老子は、そんな私たちに「復帰」という真逆のプロセスを説いています。
「知」と「欲」を手放し、覚醒へ至る
老子は、思考(知)を使いすぎて策略を巡らせることや、際限のない欲望(欲)を持つことを手放すべきだと言います。
「もっともっと」と外に求めるのをやめ、今あるもので「足るを知る」こと。
このシンプルで静かな境地こそが、覚醒への入り口です。老子自身、この「引き算の美学」を体現した覚醒者だったと言えるでしょう。
「園児の心」への復帰
老子の説く「復帰」とは、私たちがかつて持っていた「園児のような純粋な心」に立ち返ることです。
社会に適応するために身につけた鎧(よろい)や仮面を否定し、本来のあり方に帰ろうとすること。
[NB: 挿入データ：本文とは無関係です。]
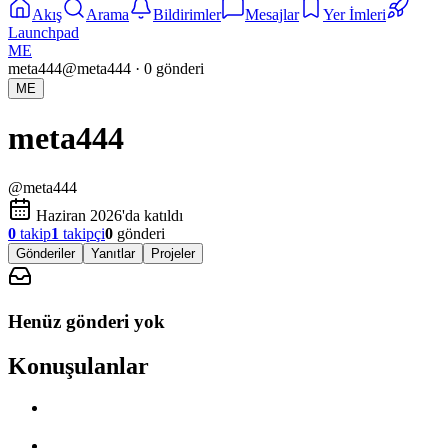
Akış
Arama
Bildirimler
Mesajlar
Yer İmleri
Launchpad
ME
meta444
@
meta444
·
0
gönderi
ME
meta444
@
meta444
Haziran 2026'da katıldı
0
takip
1
takipçi
0
gönderi
Gönderiler
Yanıtlar
Projeler
Henüz gönderi yok
Konuşulanlar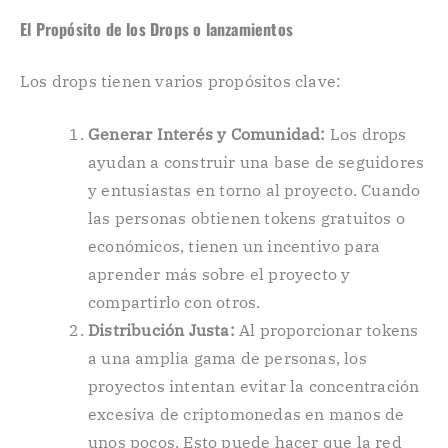
El Propósito de los Drops o lanzamientos
Los drops tienen varios propósitos clave:
Generar Interés y Comunidad:
Los drops
ayudan a construir una base de seguidores
y entusiastas en torno al proyecto. Cuando
las personas obtienen tokens gratuitos o
económicos, tienen un incentivo para
aprender más sobre el proyecto y
compartirlo con otros.
Distribución Justa:
Al proporcionar tokens
a una amplia gama de personas, los
proyectos intentan evitar la concentración
excesiva de criptomonedas en manos de
unos pocos. Esto puede hacer que la red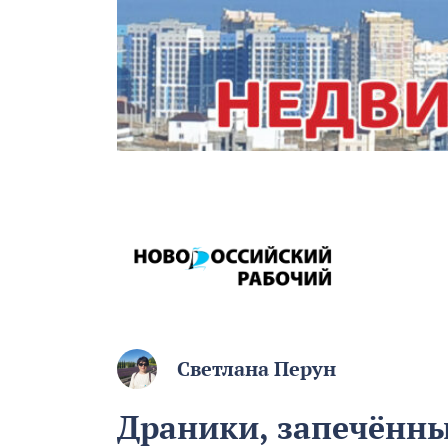
Светлана Перун
Драники, запечённы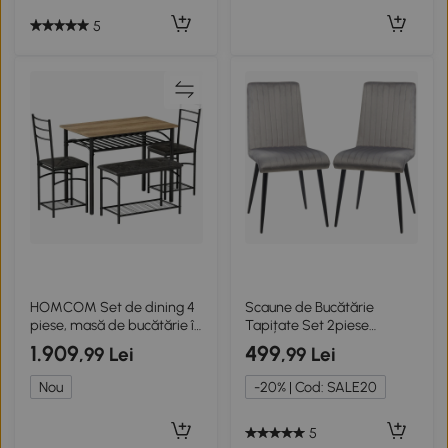
5
HOMCOM Set de dining 4
Scaune de Bucătărie
piese, masă de bucătărie în
Tapițate Set 2piese
stil industrial cu 2 scaune și
Moderne Gri și Negru
1.909
499
,99 Lei
,99 Lei
bancă pentru 4 persoane,
scaune tapițate cu piele PU,
Nou
-20% | Cod: SALE20
maro
5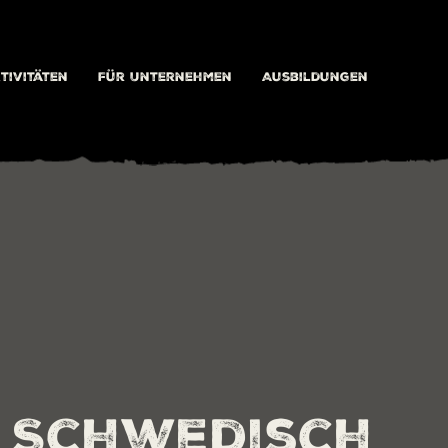
tivitäten
Für Unternehmen
Ausbildungen
 Schwedisch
それは退歩ではなく、魂の「正常化」なのです。
社会の「拡大」と、老子の「帰還」
社会の常識: 会社も個人も、常に「外」へ向かって拡大し続けることを強いる。
老子の智慧: まずは「内」なる自分へ帰還し、自分自身を整えることを説く。
一見、社会の流れに逆行しているように見えますが、これこそが本質です。
土台となる自分の内側が整わないまま外へ拡大しても、それはやがて崩れてしまいます。
いつでも戻れる「心の居場所」を持つ
人生には、波のように循環があります。
「外に向かって進むとき」もあれば、「自分の内側へ帰還するとき」もある。
無理に何かを押し進めるのではなく、「いつでも元の自分に戻っていいんだ」と理解しておくこと。その安心感があるからこそ、私たちは自分の立ち位置を見失わず、建設的な日常を穏やかに歩んでいくことができるのです。